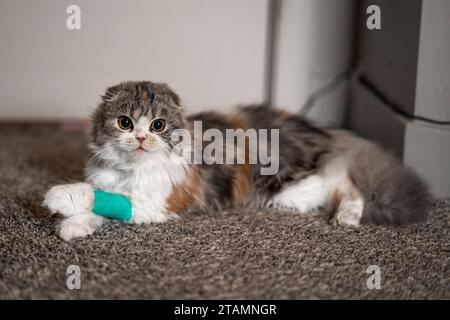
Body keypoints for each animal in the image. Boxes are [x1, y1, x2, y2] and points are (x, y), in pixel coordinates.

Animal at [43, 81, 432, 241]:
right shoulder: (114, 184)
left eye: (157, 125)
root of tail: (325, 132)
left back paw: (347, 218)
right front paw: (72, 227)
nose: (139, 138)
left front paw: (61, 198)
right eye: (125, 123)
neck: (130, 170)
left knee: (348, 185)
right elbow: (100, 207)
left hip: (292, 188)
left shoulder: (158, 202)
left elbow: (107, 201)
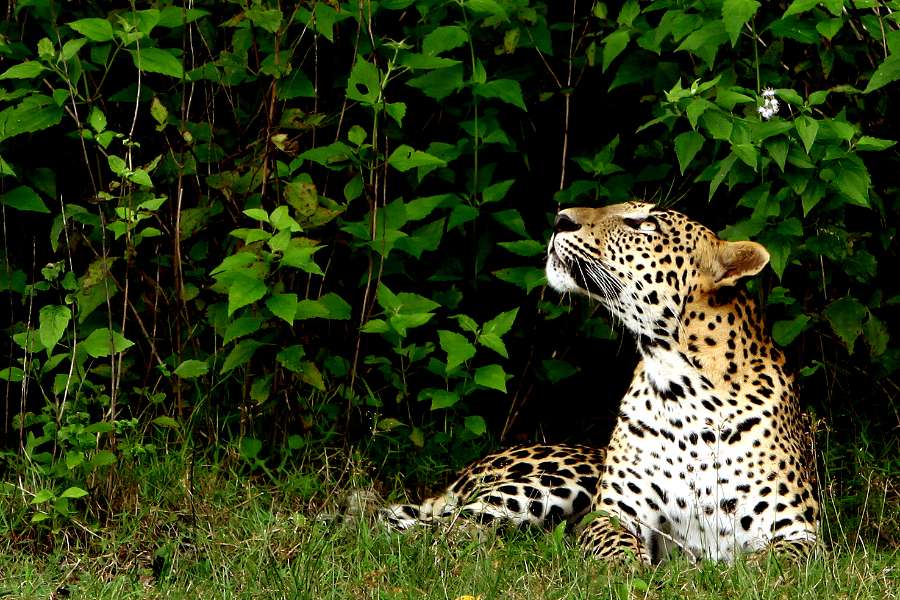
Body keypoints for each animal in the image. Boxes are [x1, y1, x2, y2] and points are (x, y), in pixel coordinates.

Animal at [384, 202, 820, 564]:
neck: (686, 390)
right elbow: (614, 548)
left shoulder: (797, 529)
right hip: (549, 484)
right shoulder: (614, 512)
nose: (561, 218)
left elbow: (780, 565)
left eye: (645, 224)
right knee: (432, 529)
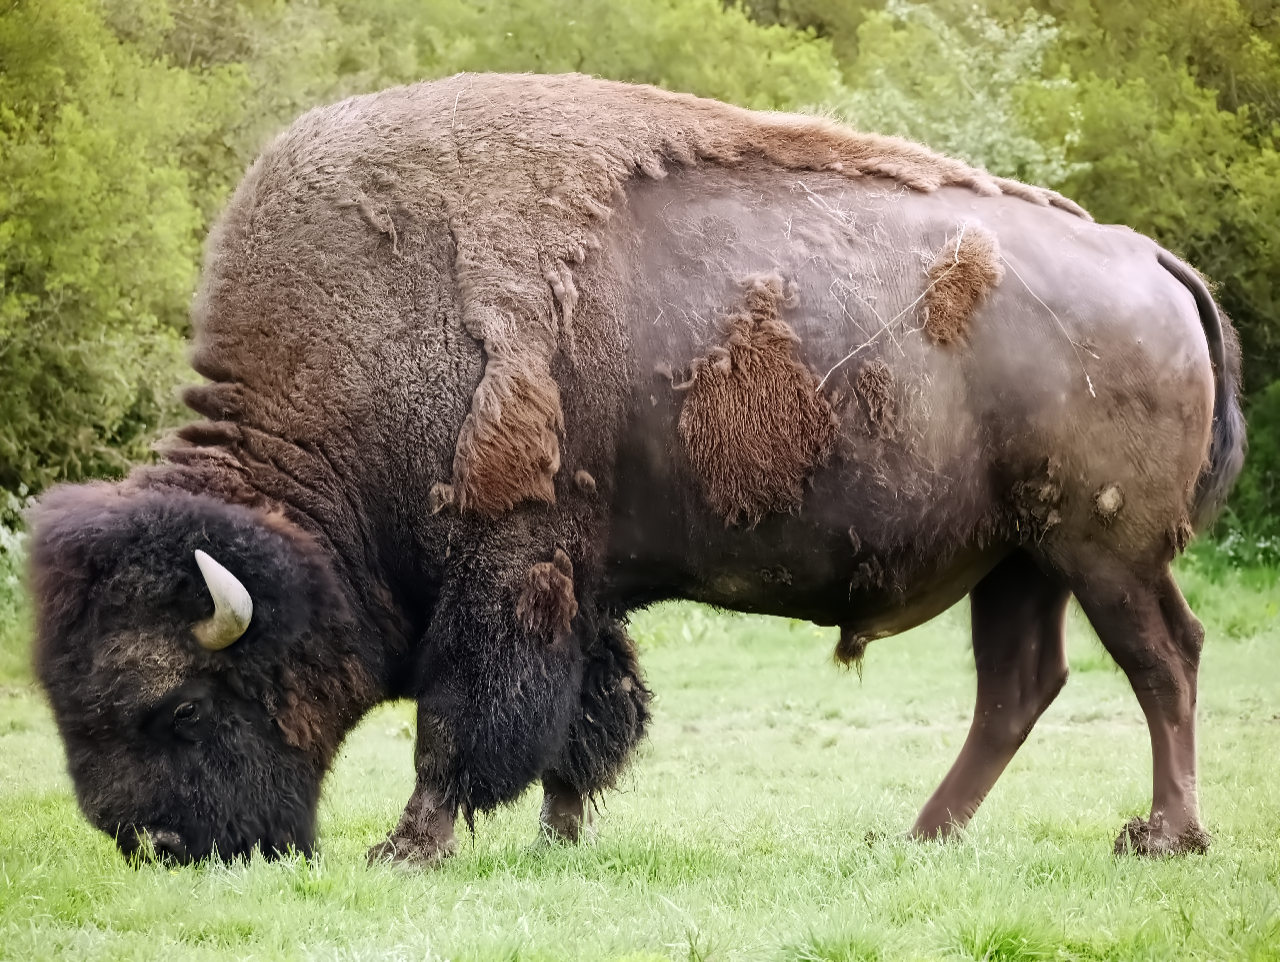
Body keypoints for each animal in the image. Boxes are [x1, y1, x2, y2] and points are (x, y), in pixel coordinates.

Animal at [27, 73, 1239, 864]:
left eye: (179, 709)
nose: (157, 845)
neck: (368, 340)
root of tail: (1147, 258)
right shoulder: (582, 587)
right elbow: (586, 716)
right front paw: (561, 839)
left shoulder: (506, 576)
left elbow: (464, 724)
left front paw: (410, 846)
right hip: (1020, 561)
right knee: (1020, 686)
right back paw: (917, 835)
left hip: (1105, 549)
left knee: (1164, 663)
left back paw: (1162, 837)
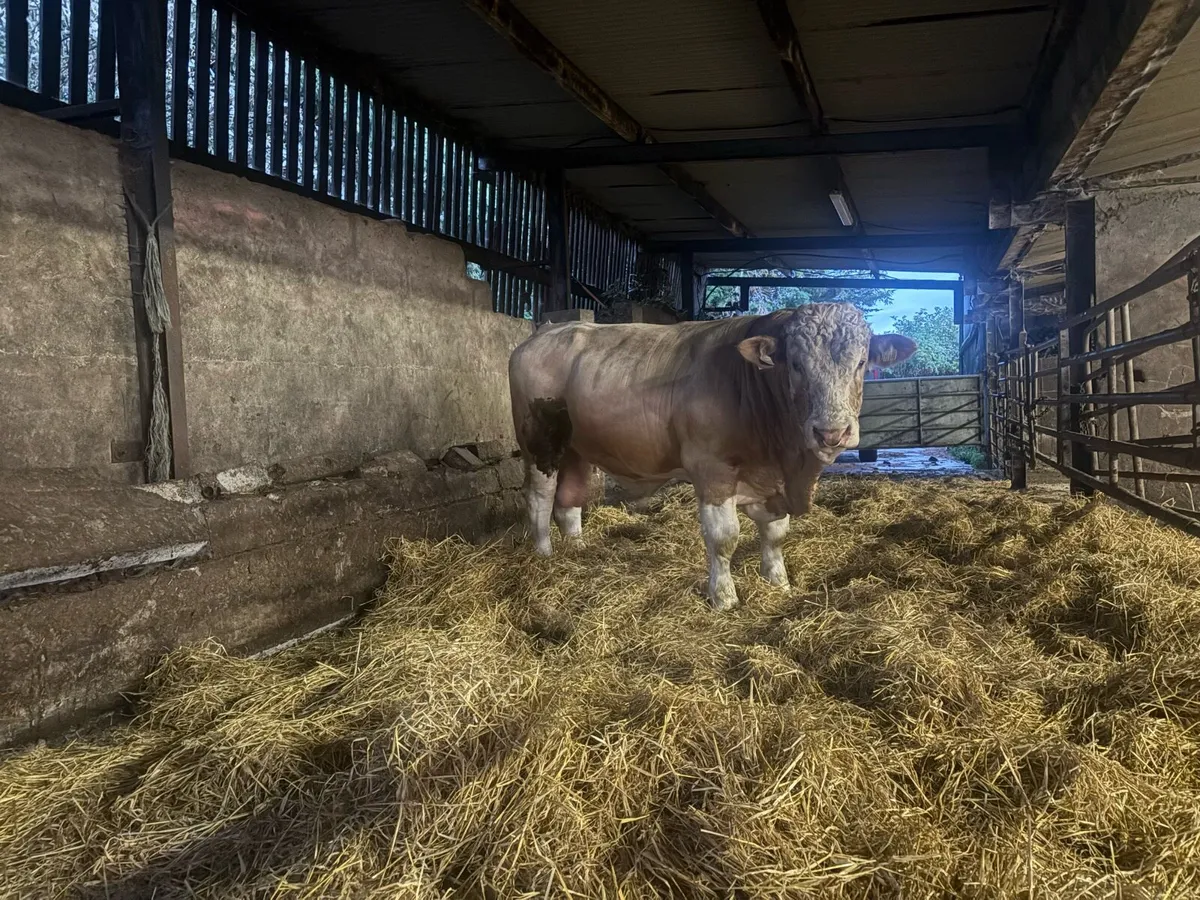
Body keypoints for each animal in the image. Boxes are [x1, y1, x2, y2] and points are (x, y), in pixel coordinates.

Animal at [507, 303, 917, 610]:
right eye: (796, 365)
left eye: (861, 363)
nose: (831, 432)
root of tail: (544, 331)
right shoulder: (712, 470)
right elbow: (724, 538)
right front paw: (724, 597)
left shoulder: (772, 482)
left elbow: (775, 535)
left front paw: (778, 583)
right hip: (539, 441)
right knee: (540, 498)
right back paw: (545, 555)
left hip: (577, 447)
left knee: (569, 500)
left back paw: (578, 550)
...
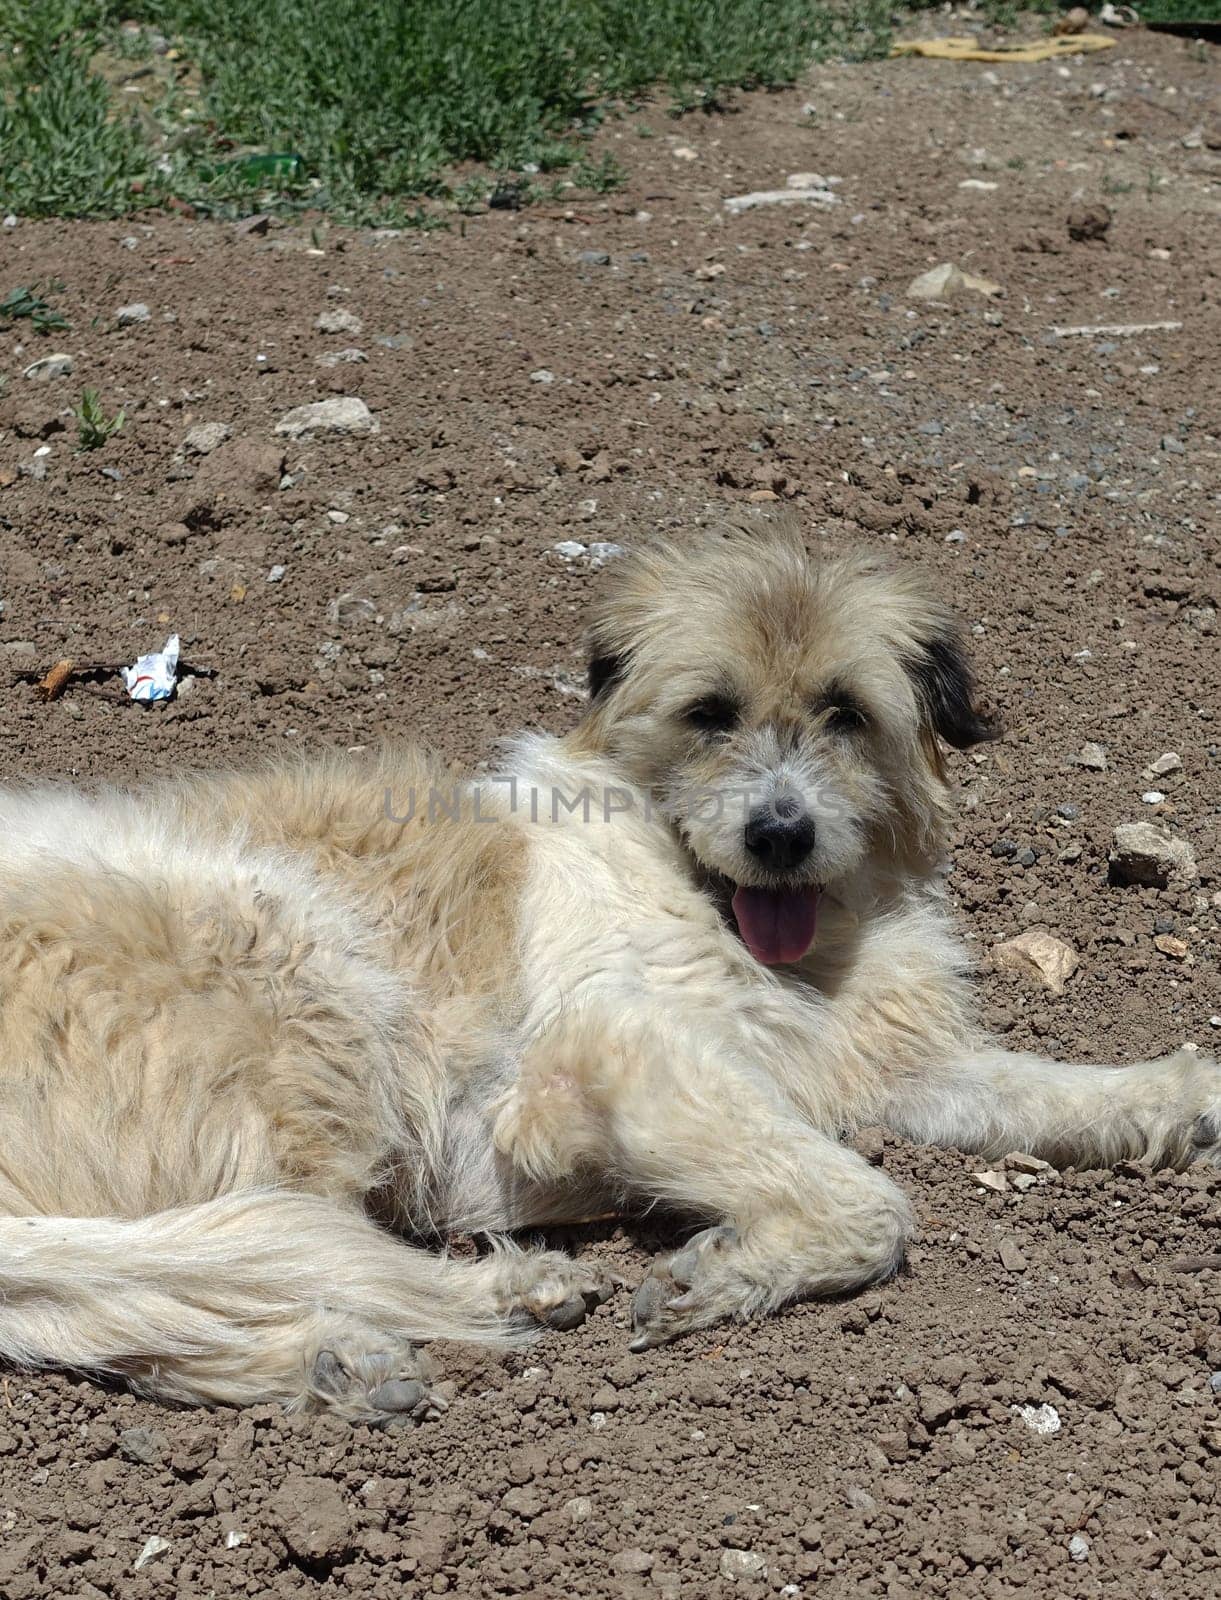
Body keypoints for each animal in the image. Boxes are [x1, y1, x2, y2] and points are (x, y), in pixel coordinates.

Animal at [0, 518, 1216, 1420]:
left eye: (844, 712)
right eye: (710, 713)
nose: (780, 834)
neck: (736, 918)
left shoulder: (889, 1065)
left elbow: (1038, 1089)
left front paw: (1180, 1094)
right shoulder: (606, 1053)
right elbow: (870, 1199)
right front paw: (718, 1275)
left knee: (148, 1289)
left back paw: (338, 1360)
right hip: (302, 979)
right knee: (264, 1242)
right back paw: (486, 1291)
* * *
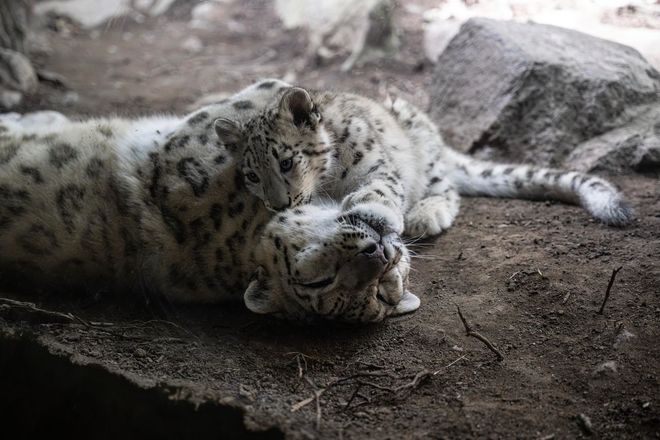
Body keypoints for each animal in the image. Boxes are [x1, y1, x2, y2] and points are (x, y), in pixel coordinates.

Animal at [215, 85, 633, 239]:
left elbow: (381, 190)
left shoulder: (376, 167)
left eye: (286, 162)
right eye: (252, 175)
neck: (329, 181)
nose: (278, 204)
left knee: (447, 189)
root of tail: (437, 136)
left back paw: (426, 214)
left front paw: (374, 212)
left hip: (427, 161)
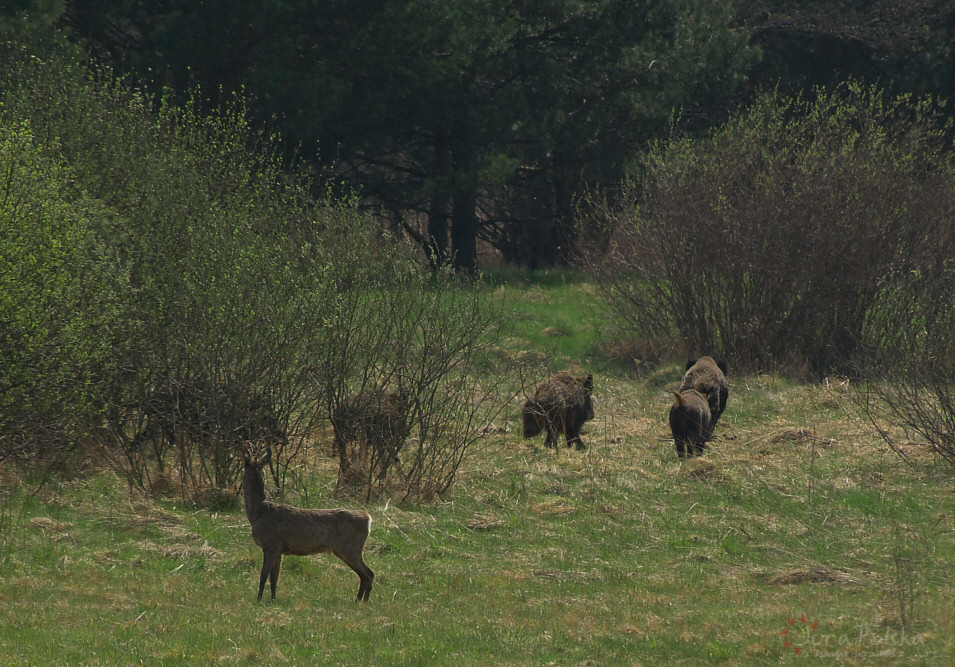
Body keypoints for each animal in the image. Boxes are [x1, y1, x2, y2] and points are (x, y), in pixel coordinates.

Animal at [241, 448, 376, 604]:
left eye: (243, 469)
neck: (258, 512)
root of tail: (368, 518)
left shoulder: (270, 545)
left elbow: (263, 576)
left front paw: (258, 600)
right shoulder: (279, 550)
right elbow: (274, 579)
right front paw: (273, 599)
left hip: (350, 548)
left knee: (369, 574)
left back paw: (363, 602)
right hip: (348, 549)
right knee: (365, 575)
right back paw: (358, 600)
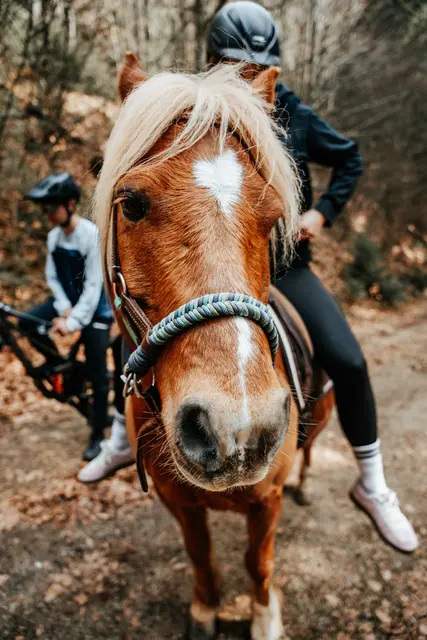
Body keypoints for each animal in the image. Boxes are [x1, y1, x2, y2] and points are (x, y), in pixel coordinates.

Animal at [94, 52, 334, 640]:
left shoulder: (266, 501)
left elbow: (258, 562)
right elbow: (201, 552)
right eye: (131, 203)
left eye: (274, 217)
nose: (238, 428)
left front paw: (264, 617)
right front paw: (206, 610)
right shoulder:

[WHAT TO PRODUCE]: What is the number of lines in the data that hold the word "back"? Reply with that number and nothing else.

[RESPONSE TO THIS EXERCISE]: 10